TASK INSTRUCTIONS:
Gather every line from the items below that contains the word "زندگی".

DATA UNDER STUDY:
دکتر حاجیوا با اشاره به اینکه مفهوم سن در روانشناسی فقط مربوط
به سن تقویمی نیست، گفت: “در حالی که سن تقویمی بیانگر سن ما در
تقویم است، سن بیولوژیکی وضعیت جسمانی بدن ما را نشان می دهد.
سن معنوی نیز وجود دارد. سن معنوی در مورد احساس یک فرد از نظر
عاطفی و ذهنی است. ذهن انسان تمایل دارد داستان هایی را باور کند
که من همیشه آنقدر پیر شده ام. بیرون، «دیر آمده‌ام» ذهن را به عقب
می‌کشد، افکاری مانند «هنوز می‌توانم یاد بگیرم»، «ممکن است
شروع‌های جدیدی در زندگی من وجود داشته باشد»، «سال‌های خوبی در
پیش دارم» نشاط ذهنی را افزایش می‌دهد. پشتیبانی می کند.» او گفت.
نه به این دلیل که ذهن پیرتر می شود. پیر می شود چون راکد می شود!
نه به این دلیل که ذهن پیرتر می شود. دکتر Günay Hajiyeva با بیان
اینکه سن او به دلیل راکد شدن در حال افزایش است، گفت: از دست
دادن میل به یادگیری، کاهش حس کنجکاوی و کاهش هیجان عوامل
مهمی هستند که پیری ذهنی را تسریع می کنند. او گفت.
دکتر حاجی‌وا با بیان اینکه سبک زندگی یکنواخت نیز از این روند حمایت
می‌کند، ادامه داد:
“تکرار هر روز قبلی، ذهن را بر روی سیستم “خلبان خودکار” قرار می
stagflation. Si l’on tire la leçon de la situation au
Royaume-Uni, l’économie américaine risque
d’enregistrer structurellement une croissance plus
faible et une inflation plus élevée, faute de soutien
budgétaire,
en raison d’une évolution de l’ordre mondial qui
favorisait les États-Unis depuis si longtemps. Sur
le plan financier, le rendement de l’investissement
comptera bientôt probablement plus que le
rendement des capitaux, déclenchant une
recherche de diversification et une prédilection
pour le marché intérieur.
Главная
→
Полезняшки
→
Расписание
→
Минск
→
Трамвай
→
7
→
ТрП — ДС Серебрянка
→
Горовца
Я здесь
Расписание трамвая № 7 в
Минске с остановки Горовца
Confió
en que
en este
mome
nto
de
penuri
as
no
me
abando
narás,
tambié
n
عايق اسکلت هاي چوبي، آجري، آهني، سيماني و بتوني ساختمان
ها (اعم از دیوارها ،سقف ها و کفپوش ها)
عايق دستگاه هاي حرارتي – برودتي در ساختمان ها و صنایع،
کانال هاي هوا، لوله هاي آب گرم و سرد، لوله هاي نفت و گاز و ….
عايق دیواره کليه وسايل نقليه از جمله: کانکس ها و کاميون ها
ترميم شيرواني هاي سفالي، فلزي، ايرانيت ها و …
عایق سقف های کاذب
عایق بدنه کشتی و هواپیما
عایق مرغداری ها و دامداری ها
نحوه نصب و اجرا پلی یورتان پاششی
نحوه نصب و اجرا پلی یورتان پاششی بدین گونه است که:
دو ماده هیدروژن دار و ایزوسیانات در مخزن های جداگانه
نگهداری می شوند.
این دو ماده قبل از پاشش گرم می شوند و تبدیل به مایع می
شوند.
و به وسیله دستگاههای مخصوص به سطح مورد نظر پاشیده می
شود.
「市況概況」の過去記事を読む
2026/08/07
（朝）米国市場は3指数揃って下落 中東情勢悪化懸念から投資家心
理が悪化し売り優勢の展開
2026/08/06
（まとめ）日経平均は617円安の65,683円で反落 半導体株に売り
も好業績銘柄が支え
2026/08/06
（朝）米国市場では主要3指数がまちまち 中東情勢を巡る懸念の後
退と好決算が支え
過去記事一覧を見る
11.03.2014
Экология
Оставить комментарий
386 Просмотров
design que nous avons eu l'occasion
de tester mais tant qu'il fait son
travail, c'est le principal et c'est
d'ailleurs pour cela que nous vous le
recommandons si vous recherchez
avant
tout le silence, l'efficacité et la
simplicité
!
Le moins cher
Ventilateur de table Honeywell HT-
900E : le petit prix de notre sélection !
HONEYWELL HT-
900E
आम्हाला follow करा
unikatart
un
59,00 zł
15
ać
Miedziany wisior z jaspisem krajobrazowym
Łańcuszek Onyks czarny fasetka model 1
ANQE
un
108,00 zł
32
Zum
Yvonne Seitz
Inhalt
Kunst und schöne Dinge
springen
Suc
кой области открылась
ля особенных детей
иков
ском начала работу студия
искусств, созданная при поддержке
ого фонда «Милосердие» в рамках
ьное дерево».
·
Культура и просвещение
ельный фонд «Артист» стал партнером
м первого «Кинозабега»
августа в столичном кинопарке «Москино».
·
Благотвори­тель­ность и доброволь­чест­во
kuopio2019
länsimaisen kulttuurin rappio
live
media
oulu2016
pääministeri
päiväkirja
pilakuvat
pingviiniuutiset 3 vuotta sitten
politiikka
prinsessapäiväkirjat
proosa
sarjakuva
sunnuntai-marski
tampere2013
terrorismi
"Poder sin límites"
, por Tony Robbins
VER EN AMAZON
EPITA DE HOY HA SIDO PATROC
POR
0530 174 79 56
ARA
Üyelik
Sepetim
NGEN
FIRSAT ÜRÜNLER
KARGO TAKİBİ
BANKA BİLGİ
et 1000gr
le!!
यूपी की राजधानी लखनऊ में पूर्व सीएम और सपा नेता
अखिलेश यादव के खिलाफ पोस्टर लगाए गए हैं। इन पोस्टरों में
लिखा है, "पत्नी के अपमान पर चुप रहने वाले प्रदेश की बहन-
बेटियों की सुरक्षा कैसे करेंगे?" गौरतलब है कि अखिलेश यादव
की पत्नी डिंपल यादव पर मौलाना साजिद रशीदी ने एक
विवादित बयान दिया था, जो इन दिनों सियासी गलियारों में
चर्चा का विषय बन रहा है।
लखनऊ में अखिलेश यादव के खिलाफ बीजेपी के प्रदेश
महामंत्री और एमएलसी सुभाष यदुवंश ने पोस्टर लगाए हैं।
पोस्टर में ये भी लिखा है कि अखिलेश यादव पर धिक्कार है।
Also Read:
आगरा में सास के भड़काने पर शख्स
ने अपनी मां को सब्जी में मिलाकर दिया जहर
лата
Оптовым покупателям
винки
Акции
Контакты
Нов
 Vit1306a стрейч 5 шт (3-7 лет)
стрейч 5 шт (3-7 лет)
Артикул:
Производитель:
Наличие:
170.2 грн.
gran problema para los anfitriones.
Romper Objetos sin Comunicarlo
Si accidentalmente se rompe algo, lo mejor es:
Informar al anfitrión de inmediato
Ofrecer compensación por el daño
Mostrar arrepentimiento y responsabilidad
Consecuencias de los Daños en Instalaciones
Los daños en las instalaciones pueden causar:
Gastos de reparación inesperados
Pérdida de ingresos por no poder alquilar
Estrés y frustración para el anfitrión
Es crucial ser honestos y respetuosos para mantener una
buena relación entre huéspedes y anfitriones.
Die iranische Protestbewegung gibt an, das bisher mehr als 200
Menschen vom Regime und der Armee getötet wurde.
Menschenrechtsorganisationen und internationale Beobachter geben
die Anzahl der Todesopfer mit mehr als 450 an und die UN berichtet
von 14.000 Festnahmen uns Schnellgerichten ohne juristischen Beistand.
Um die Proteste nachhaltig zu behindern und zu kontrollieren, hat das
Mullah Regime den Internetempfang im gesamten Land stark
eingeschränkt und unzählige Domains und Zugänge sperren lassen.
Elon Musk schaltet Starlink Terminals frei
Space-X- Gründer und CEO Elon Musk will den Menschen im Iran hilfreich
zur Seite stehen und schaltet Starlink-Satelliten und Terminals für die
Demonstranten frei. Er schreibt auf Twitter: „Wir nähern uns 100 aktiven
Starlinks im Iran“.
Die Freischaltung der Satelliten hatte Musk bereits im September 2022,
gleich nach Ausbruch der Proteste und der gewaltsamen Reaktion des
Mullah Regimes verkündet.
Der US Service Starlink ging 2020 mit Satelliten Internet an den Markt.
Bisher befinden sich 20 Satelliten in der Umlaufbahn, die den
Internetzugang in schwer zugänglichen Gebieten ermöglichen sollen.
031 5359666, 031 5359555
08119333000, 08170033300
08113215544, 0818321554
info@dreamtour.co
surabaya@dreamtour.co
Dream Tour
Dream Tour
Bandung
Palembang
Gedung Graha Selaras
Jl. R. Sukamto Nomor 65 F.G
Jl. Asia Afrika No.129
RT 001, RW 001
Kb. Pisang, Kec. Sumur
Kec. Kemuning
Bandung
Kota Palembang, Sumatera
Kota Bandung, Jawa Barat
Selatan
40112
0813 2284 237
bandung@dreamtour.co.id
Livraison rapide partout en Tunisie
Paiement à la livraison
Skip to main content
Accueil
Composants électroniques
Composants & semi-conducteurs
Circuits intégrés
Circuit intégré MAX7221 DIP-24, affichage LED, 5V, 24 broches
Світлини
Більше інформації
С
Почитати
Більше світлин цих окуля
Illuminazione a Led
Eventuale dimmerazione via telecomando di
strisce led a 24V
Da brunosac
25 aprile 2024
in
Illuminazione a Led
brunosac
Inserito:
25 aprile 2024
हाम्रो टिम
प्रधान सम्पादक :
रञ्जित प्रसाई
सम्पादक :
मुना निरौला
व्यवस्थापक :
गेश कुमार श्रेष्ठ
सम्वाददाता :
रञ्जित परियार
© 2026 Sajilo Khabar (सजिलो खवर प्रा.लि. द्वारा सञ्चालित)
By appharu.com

ANSWER AREA:
شروع‌های جدیدی در زندگی من وجود داشته باشد»، «سال‌های خوبی در
دکتر حاجی‌وا با بیان اینکه سبک زندگی یکنواخت نیز از این روند حمایت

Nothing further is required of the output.